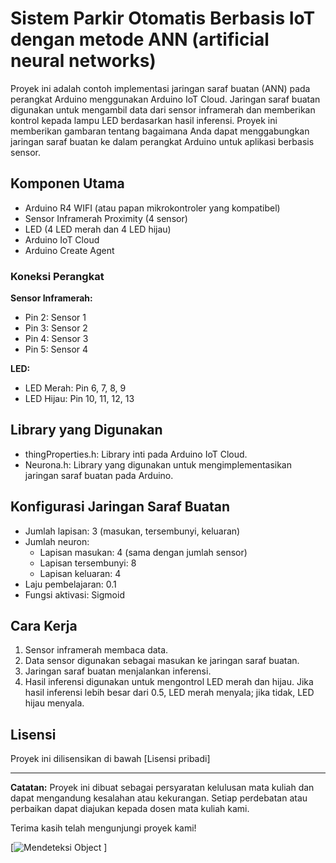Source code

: # Sistem Parkir Otomatis Berbasis IoT dengan metode ANN (artificial neural networks)

Proyek ini adalah contoh implementasi jaringan saraf buatan (ANN) pada perangkat Arduino menggunakan Arduino IoT Cloud. Jaringan saraf buatan digunakan untuk mengambil data dari sensor inframerah dan memberikan kontrol kepada lampu LED berdasarkan hasil inferensi. Proyek ini memberikan gambaran tentang bagaimana Anda dapat menggabungkan jaringan saraf buatan ke dalam perangkat Arduino untuk aplikasi berbasis sensor.

## Komponen Utama

- Arduino R4 WIFI (atau papan mikrokontroler yang kompatibel)
- Sensor Inframerah Proximity (4 sensor)
- LED (4 LED merah dan 4 LED hijau)
- Arduino IoT Cloud
- Arduino Create Agent

### Koneksi Perangkat

**Sensor Inframerah:**
- Pin 2: Sensor 1
- Pin 3: Sensor 2
- Pin 4: Sensor 3
- Pin 5: Sensor 4

**LED:**
- LED Merah: Pin 6, 7, 8, 9
- LED Hijau: Pin 10, 11, 12, 13

## Library yang Digunakan

- thingProperties.h: Library inti pada Arduino IoT Cloud.
- Neurona.h: Library yang digunakan untuk mengimplementasikan jaringan saraf buatan pada Arduino.

## Konfigurasi Jaringan Saraf Buatan

- Jumlah lapisan: 3 (masukan, tersembunyi, keluaran)
- Jumlah neuron:
  - Lapisan masukan: 4 (sama dengan jumlah sensor)
  - Lapisan tersembunyi: 8
  - Lapisan keluaran: 4
- Laju pembelajaran: 0.1
- Fungsi aktivasi: Sigmoid

## Cara Kerja

1. Sensor inframerah membaca data.
2. Data sensor digunakan sebagai masukan ke jaringan saraf buatan.
3. Jaringan saraf buatan menjalankan inferensi.
4. Hasil inferensi digunakan untuk mengontrol LED merah dan hijau. Jika hasil inferensi lebih besar dari 0.5, LED merah menyala; jika tidak, LED hijau menyala.

## Lisensi

Proyek ini dilisensikan di bawah [Lisensi pribadi]

---

**Catatan:**
Proyek ini dibuat sebagai persyaratan kelulusan mata kuliah dan dapat mengandung kesalahan atau kekurangan. Setiap perdebatan atau perbaikan dapat diajukan kepada dosen mata kuliah kami.

Terima kasih telah mengunjungi proyek kami! 


[![Mendeteksi Object](https://github.com/devanys/Implementasi-ANN-Artificial-Neural-Networks-pada-projek-IoT/assets/145944367/c717c9fa-d5ba-4530-b10e-9815f98a542f)
]

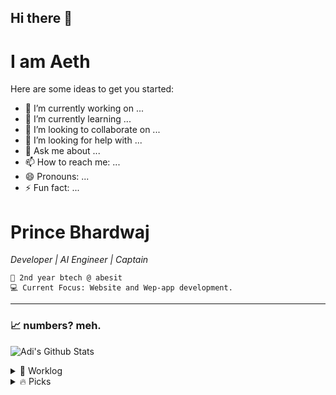 ## Hi there 👋
 # I am Aeth

Here are some ideas to get you started:

- 🔭 I’m currently working on ...
- 🌱 I’m currently learning ...
- 👯 I’m looking to collaborate on ...
- 🤔 I’m looking for help with ...
- 💬 Ask me about ...
- 📫 How to reach me: ...
- 😄 Pronouns: ...
- ⚡ Fun fact: ...

<div>   
    
# Prince Bhardwaj 
*Developer | AI Engineer | Captain*

    💼 2nd year btech @ abesit  
    💻 Current Focus: Website and Wep-app development.  

---

</div>

### 📈 numbers? meh.  
 ![Adi's Github Stats](https://github-readme-stats.vercel.app/api?username=ArthVic&count_private=true&show_icons=true&theme=github_dark_dimmed)


<details>
  <summary>🌱 Worklog  </summary>

</details>

<details>
  <summary>🔥 Picks </summary>
</details>


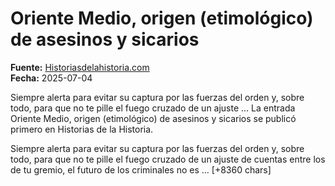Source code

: # Oriente Medio, origen (etimológico) de asesinos y sicarios

**Fuente:** [Historiasdelahistoria.com](https://historiasdelahistoria.com/2025/07/04/oriente-medio-origen-etimologico-de-asesinos-y-sicarios)  
**Fecha:** 2025-07-04

Siempre alerta para evitar su captura por las fuerzas del orden y, sobre todo, para que no te pille el fuego cruzado de un ajuste ...
La entrada Oriente Medio, origen (etimológico) de asesinos y sicarios se publicó primero en Historias de la Historia.

Siempre alerta para evitar su captura por las fuerzas del orden y, sobre todo, para que no te pille el fuego cruzado de un ajuste de cuentas entre los de tu gremio, el futuro de los criminales no es … [+8360 chars]

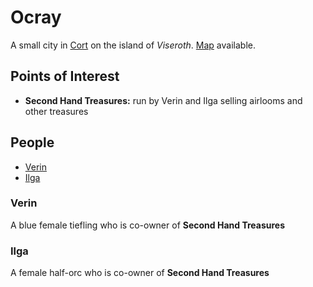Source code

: # Ocray

A small city in [Cort](../countries.md#cort) on the island of *Viseroth*.
[Map](../maps/ocray.png) available.


## Points of Interest

- **Second Hand Treasures:** run by Verin and Ilga selling airlooms and other treasures


## People

- [Verin](#verin)
- [Ilga](#ilga)


### Verin

A blue female tiefling who is co-owner of **Second Hand Treasures**

### Ilga

A female half-orc who is co-owner of **Second Hand Treasures**
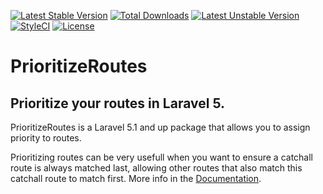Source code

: <!-- header start -->
[![Latest Stable Version](https://poser.pugx.org/cupoftea/twostream/version.svg)](https://packagist.org/packages/cupoftea/twostream)
[![Total Downloads](https://poser.pugx.org/cupoftea/twostream/d/total.svg)](https://packagist.org/packages/cupoftea/twostream) [![Latest Unstable Version](https://poser.pugx.org/cupoftea/twostream/v/unstable.svg)](https://packagist.org/packages/cupoftea/twostream)
[![StyleCI](https://styleci.io/repos/33411116/shield?style=flat)](https://styleci.io/repos/33411116)
[![License](https://poser.pugx.org/cupoftea/twostream/license.svg)](https://packagist.org/packages/cupoftea/twostream)

# PrioritizeRoutes
## Prioritize your routes in Laravel 5.
<!-- header end -->

PrioritizeRoutes is a Laravel 5.1 and up package that allows you to assign priority to routes.

Prioritizing routes can be very usefull when you want to ensure a catchall route is always matched last, allowing other routes that also match this catchall route to match first. More info in the [Documentation](http://prioritize-routes.cupoftea.io/docs/).

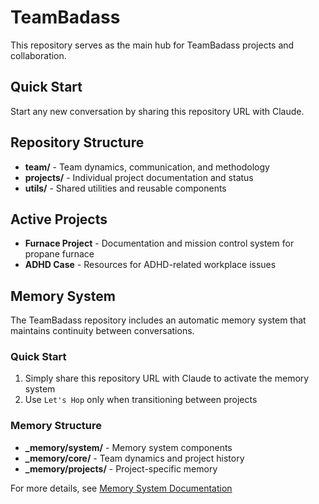 # TeamBadass

This repository serves as the main hub for TeamBadass projects and collaboration.

## Quick Start

Start any new conversation by sharing this repository URL with Claude.

## Repository Structure

- **team/** - Team dynamics, communication, and methodology
- **projects/** - Individual project documentation and status
- **utils/** - Shared utilities and reusable components

## Active Projects

- **Furnace Project** - Documentation and mission control system for propane furnace
- **ADHD Case** - Resources for ADHD-related workplace issues

## Memory System

The TeamBadass repository includes an automatic memory system that maintains continuity between conversations.

### Quick Start

1. Simply share this repository URL with Claude to activate the memory system
2. Use `Let's Hop` only when transitioning between projects

### Memory Structure

- **_memory/system/** - Memory system components
- **_memory/core/** - Team dynamics and project history
- **_memory/projects/** - Project-specific memory

For more details, see [Memory System Documentation](_memory/system/readme.md)
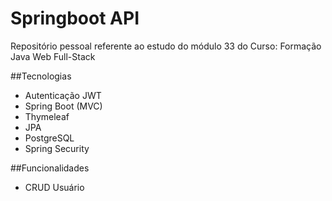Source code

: # Springboot API
Repositório pessoal referente ao estudo do módulo 33 do Curso: Formação Java Web Full-Stack

##Tecnologias

- Autenticação JWT
- Spring Boot (MVC)
- Thymeleaf
- JPA
- PostgreSQL
- Spring Security

##Funcionalidades
- CRUD Usuário
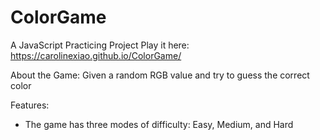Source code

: # ColorGame
A JavaScript Practicing Project
Play it here: https://carolinexiao.github.io/ColorGame/

About the Game:
Given a random RGB value and try to guess the correct color

Features:
- The game has three modes of difficulty: Easy, Medium, and Hard
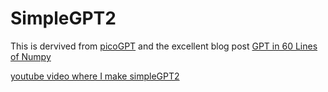# SimpleGPT2 

This is dervived from [picoGPT](https://github.com/jaymody/picoGPT) and the excellent blog post [GPT in 60 Lines of Numpy](https://jaykmody.com/blog/gpt-from-scratch/)

[youtube video where I make simpleGPT2](https://www.youtube.com/embed/8NCL03ZKNxY)
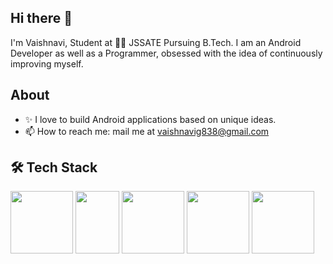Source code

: ## Hi there 👋

<!--
**Vaishnavi-gv/Vaishnavi-gv** is a ✨ _special_ ✨ repository because its `README.md` (this file) appears on your GitHub profile.

Here are some ideas to get you started:

- 🔭 I’m currently working on ...
- 🌱 I’m currently learning ...
- 👯 I’m looking to collaborate on ...
- 🤔 I’m looking for help with ...
- 💬 Ask me about ...
- 📫 How to reach me: ...
- 😄 Pronouns: ...
- ⚡ Fun fact: ...
-->
I'm Vaishnavi, Student at 👨‍💻 JSSATE Pursuing B.Tech.
I am an Android Developer as well as a Programmer, obsessed with the idea of continuously improving myself.

## About
- ✨ I love to build Android applications based on unique ideas.
- 📫 How to reach me: mail me at vaishnavig838@gmail.com

## 🛠 Tech Stack
<div style="display: inline-block;">
<img src="https://github.com/user-attachments/assets/69129949-963e-458c-98a8-c19c069f766d" width="100" style="margin-right: 20 px;" />      <img src="https://github.com/user-attachments/assets/e25af7e2-46d9-42bf-a93e-53949009c82d" width="70" height="100" />    <img src="https://cdn4.iconfinder.com/data/icons/logos-and-brands/512/181_Java_logo_logos-512.png" width="100" height="100" />   <img src="https://raw.githubusercontent.com/gilbarbara/logos/master/logos/c.svg" width="100" height="100" />    <img src="https://ih1.redbubble.net/image.684259797.9447/farp,small,wall_texture,product,750x1000.u3.webp" width="100" height="100" />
________________________________________
- Exercise brief
Write out word for word the lines of the listing above from the line with "The TeamBadass repository" to the line with "This is dervived", taking in both of those lines but no pictures.

- Task response
The TeamBadass repository includes an automatic memory system that maintains continuity between conversations.

### Quick Start

1. Simply share this repository URL with Claude to activate the memory system
2. Use `Let's Hop` only when transitioning between projects

### Memory Structure

- **_memory/system/** - Memory system components
- **_memory/core/** - Team dynamics and project history
- **_memory/projects/** - Project-specific memory

For more details, see [Memory System Documentation](_memory/system/readme.md)
Source code

: # Springboot API
Repositório pessoal referente ao estudo do módulo 33 do Curso: Formação Java Web Full-Stack

##Tecnologias

- Autenticação JWT
- Spring Boot (MVC)
- Thymeleaf
- JPA
- PostgreSQL
- Spring Security

##Funcionalidades
- CRUD Usuário
Source code

: # ColorGame
A JavaScript Practicing Project
Play it here: https://carolinexiao.github.io/ColorGame/

About the Game:
Given a random RGB value and try to guess the correct color

Features:
- The game has three modes of difficulty: Easy, Medium, and Hard
# SimpleGPT2 

This is dervived from [picoGPT](https://github.com/jaymody/picoGPT) and the excellent blog post [GPT in 60 Lines of Numpy](https://jaykmody.com/blog/gpt-from-scratch/)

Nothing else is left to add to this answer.